** SUPPLIED MATERIAL follows **
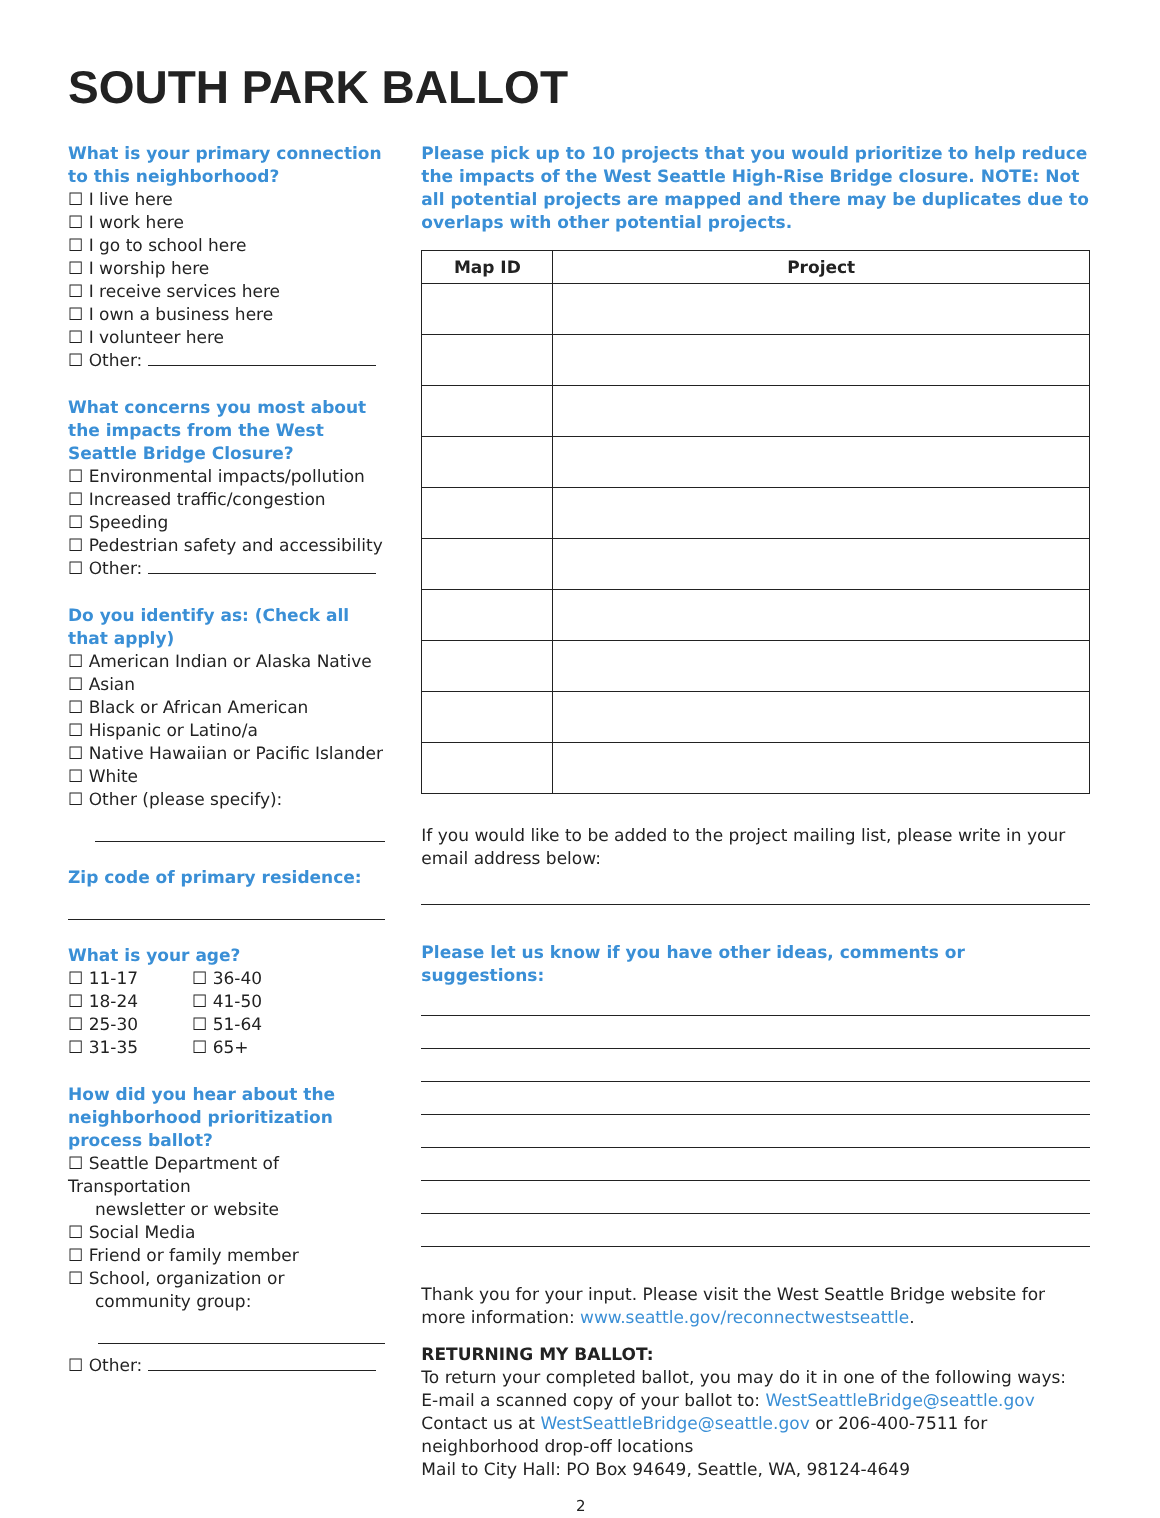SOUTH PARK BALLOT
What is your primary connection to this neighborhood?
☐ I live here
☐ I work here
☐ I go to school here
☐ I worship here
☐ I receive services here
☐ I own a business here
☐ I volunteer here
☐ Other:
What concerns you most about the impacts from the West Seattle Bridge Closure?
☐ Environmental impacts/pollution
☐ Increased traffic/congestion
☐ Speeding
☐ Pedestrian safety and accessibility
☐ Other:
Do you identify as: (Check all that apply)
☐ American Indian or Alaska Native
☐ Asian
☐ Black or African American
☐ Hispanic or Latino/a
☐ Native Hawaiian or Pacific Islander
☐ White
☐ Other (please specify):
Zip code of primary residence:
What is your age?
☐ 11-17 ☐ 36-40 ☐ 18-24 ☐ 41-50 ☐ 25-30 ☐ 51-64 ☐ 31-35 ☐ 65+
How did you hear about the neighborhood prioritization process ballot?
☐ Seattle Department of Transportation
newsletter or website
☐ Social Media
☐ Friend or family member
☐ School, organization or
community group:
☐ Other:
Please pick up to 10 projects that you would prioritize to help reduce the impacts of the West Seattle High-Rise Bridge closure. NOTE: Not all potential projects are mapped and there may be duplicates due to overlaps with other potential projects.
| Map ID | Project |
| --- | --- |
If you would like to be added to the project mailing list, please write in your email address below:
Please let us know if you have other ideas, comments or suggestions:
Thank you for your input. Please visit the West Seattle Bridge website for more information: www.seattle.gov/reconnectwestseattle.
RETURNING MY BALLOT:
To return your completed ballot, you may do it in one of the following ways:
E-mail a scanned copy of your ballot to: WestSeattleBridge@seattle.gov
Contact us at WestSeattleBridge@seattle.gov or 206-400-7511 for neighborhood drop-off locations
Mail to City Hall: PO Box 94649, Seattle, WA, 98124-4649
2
** End of SUPPLIED MATERIAL **
What number of lines in the data contain the word "American"? Give the number and nothing else.

2